• [Exercise set]
A: Reproduce word for word the part of the bowfishing thread that begins at "Culvers, streams, flooded" and ends after "into that one.".
B: Duplicate, unchanged, the lines of the records from the line that has "collectors: A. Molina R." through the line that has "elevation (m): 900", with both of those lines included.

• [Source passage]
◆ ◆ ◆

# I found a Place, anyone want to go?????



## blhunter3 (May 5, 2007)

I am in Courtenay ND and I was wondering if there is any places around here to bowfish???


----------



## carp_killer (Nov 24, 2006)

in the water would be a good start oke: just look for culverts that go under the roads with a good amount of water in them dams are always good shorelines of rivers but you need patience if its a dirty river.


----------



## weasle414 (Dec 31, 2006)

Culvers, streams, flooded fields from rivers and lakes. Jake, they don't have to be in the water to find fish. If there's inconsiderate people around where he's at he could shoot them in the ditches or right at any boat landings. oke:


----------



## blhunter3 (May 5, 2007)

Thank you so much, now I can shoot all the fish I want. :roll: I did walk right into that one.

Anyone else out there that can give me some help?


----------



## bowcarp (Feb 27, 2007)

find out who the warden is for that area give him a call he should know check the fishing hand book they usually have the wardens listed


----------



## blhunter3 (May 5, 2007)

I found the mother load. If anyone wants to come with me pm me and we can go get some carp.


----------



## carp_killer (Nov 24, 2006)

there buffies not carp you said.


----------



## Fletch13 (Jun 21, 2008)

Spiritwood Lake is a very good location to bowfish


----------

◆ ◆ ◆

• [Supplied material]

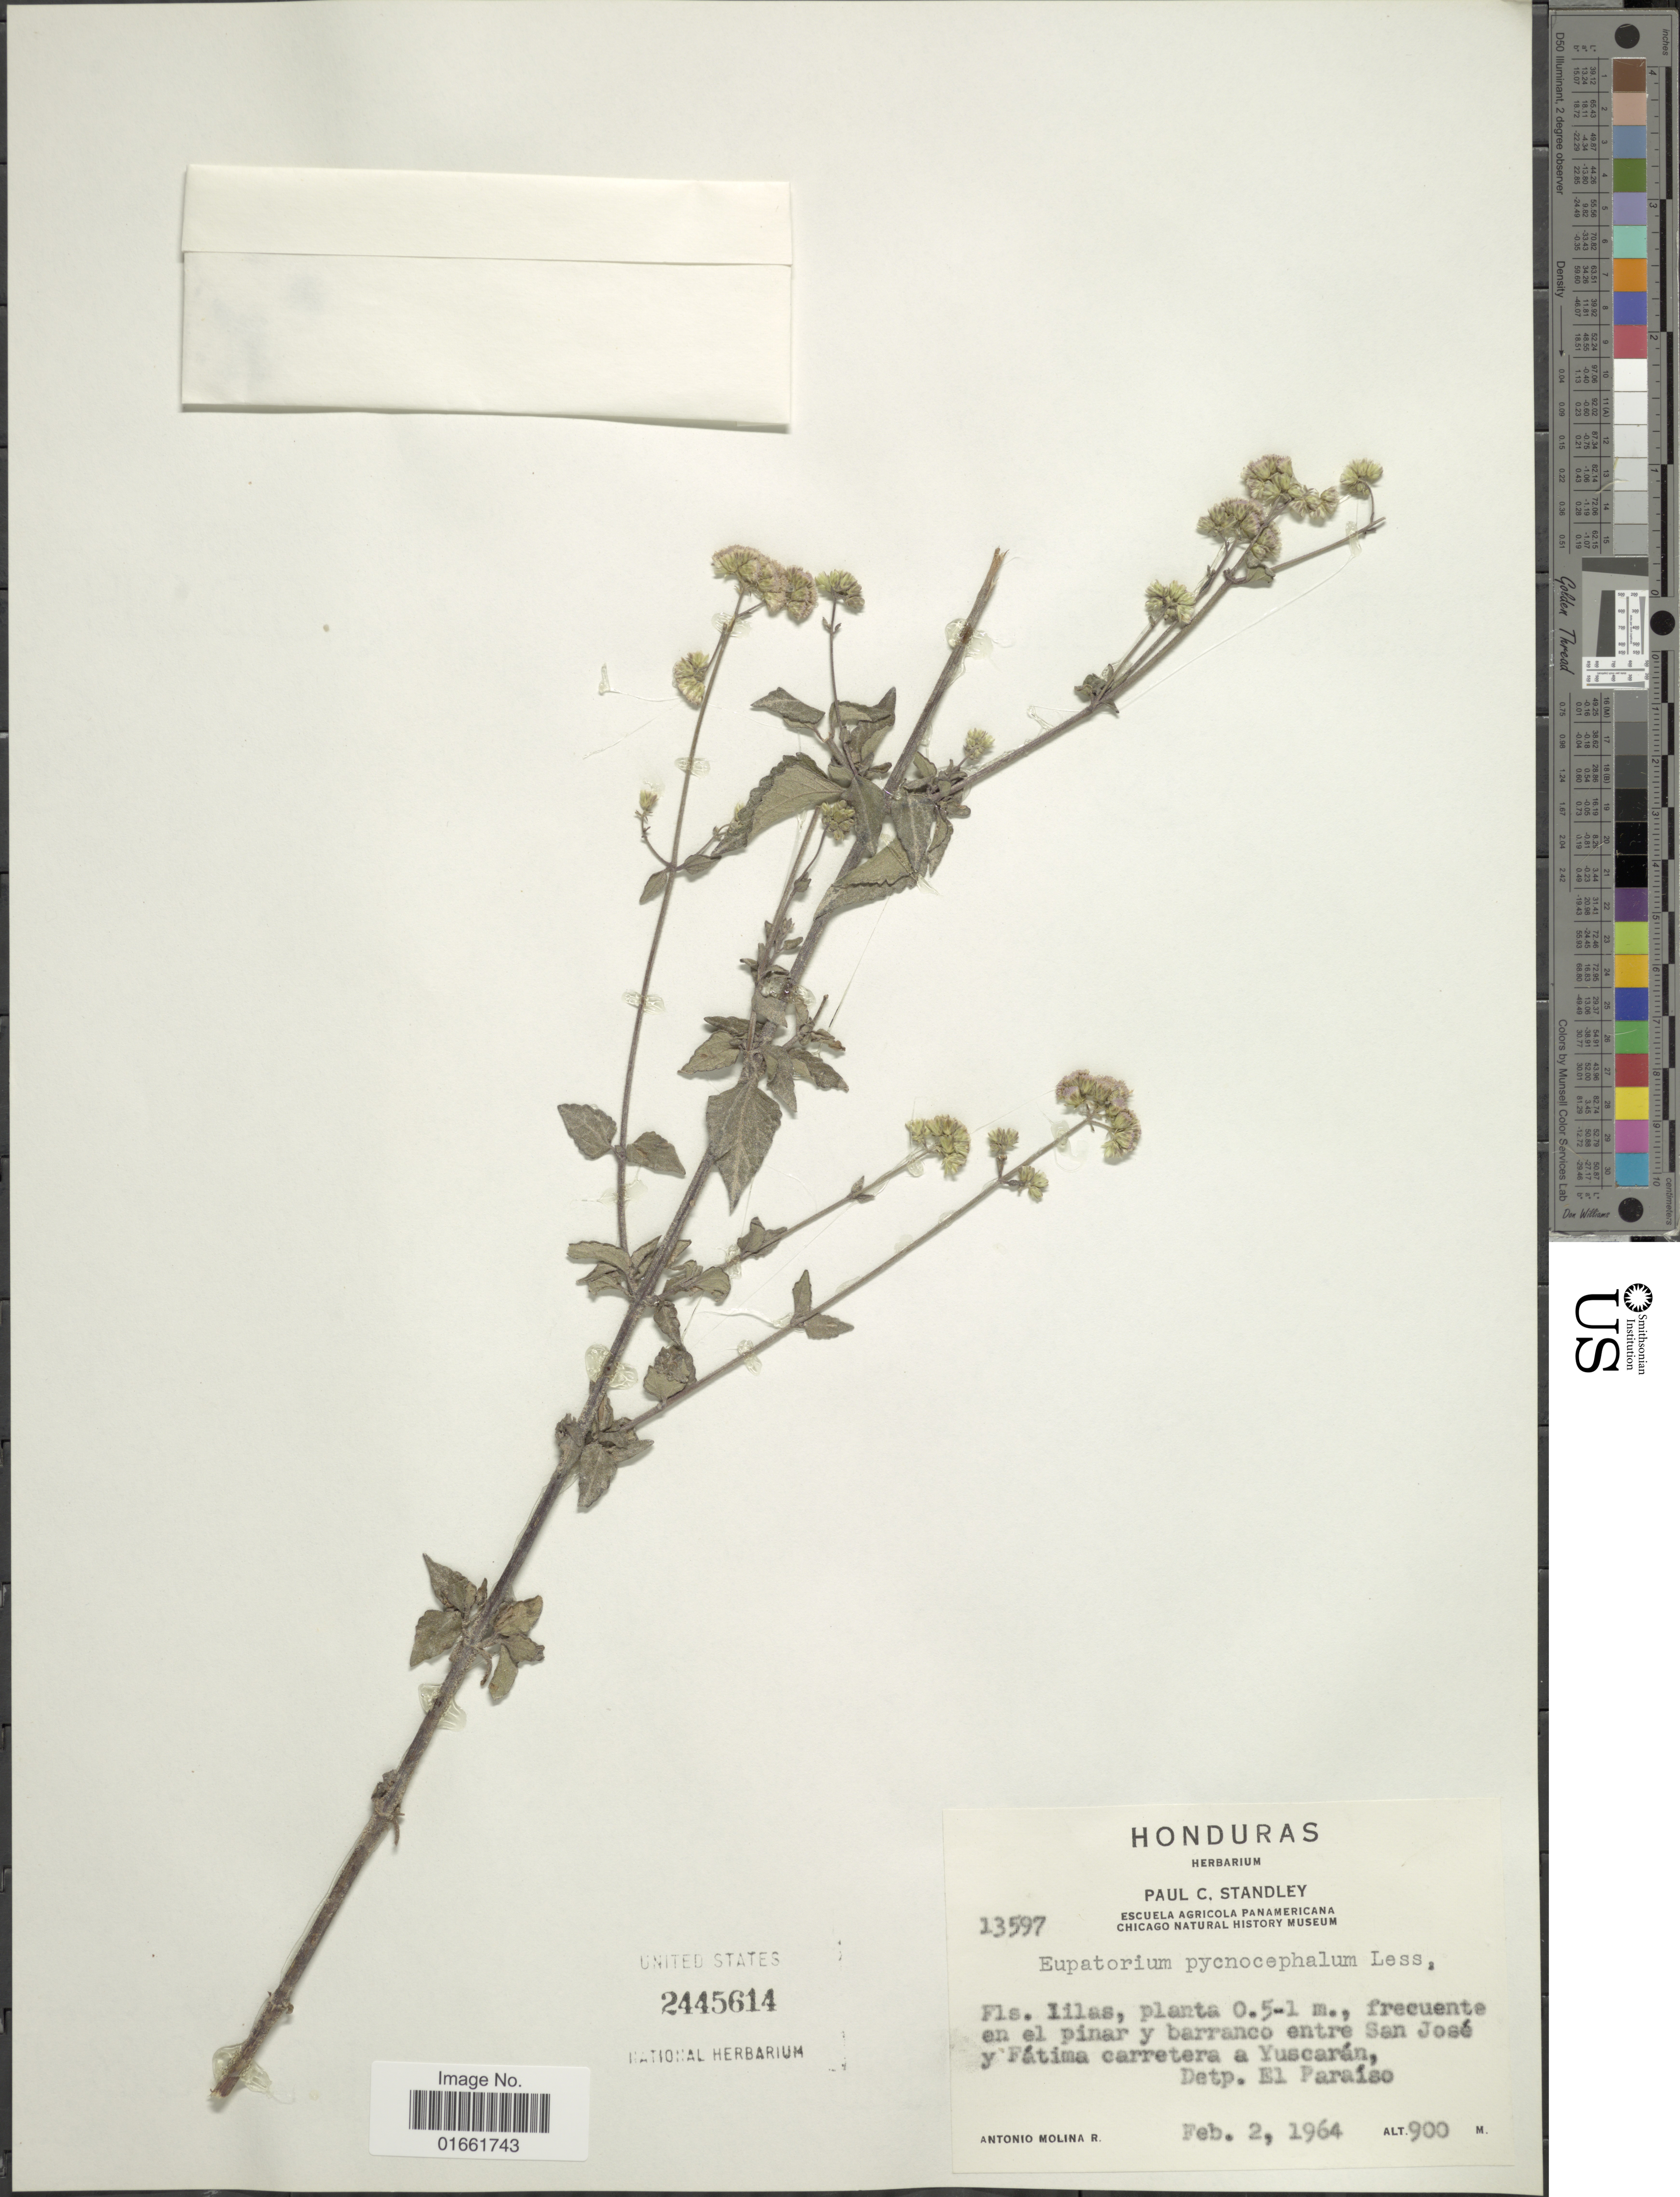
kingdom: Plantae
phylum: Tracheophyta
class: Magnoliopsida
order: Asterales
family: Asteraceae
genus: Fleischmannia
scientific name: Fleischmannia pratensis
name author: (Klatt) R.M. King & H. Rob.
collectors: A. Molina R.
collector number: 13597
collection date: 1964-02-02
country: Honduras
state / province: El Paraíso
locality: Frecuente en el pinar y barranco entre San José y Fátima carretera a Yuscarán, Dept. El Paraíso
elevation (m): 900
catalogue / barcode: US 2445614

◆ ◆ ◆

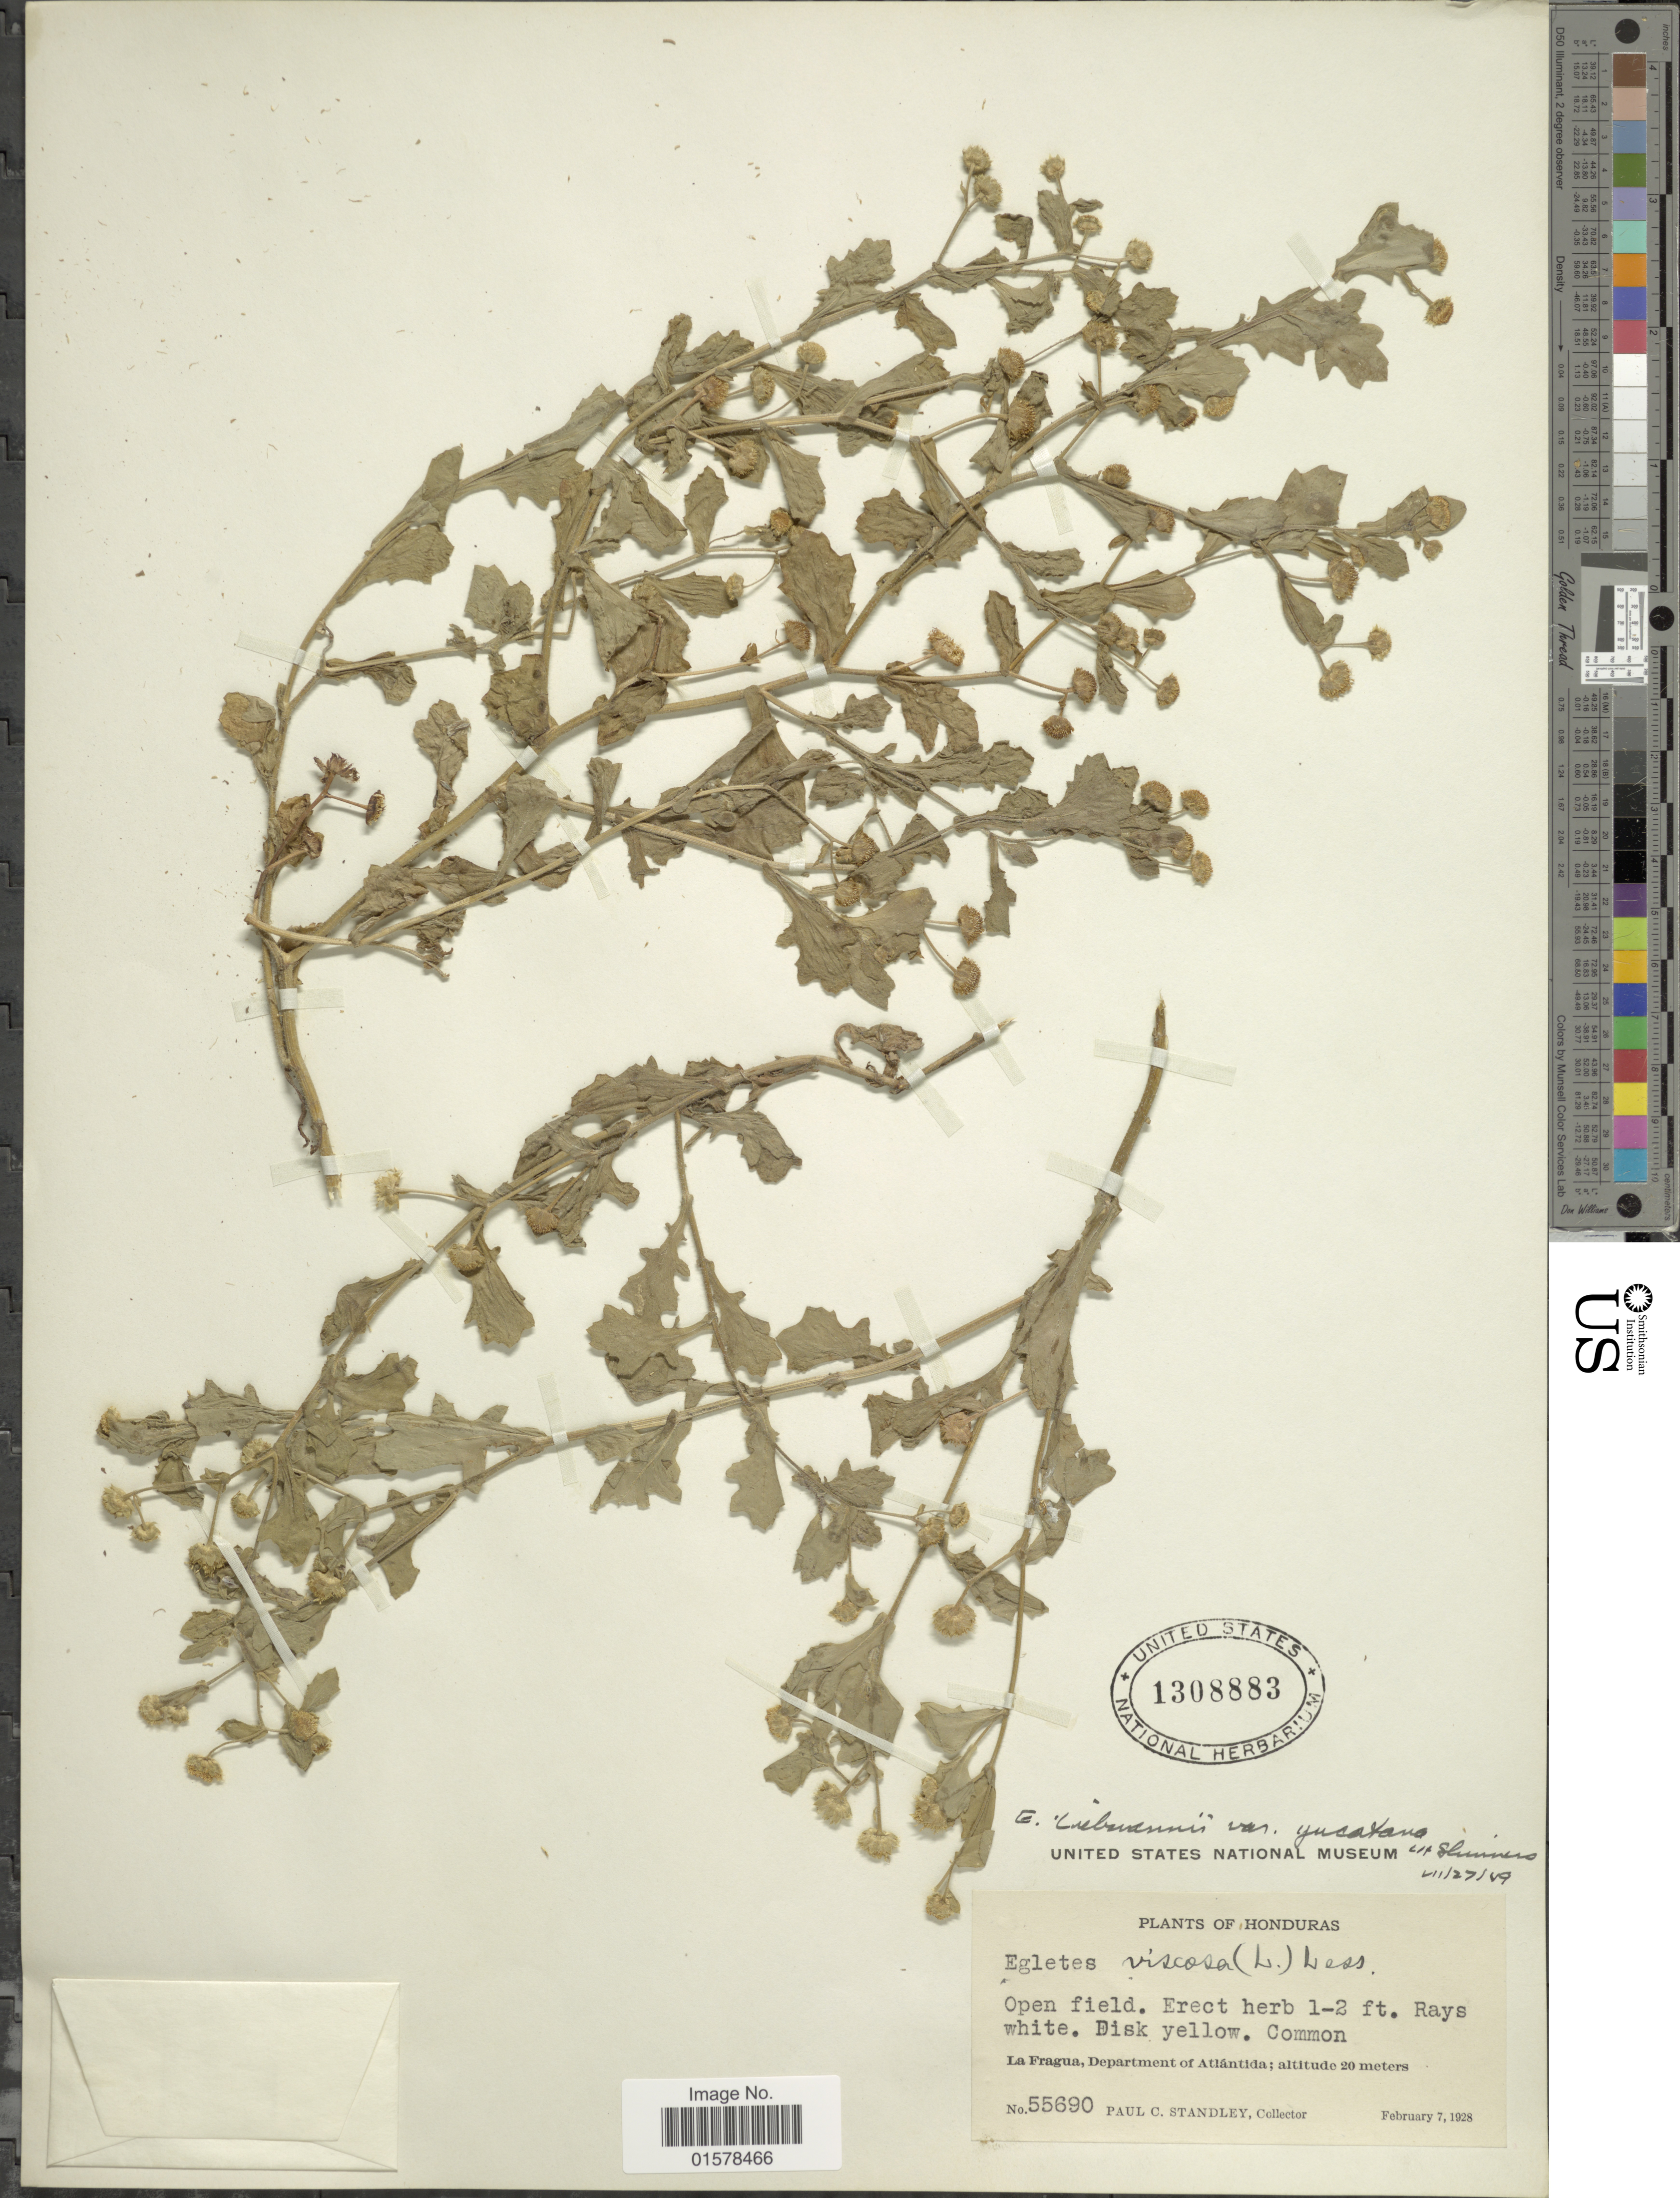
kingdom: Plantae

◆ ◆ ◆

• [Final results]
A:
Culvers, streams, flooded fields from rivers and lakes. Jake, they don't have to be in the water to find fish. If there's inconsiderate people around where he's at he could shoot them in the ditches or right at any boat landings. oke:


----------



## blhunter3 (May 5, 2007)

Thank you so much, now I can shoot all the fish I want. :roll: I did walk right into that one.

B:
collectors: A. Molina R.
collector number: 13597
collection date: 1964-02-02
country: Honduras
state / province: El Paraíso
locality: Frecuente en el pinar y barranco entre San José y Fátima carretera a Yuscarán, Dept. El Paraíso
elevation (m): 900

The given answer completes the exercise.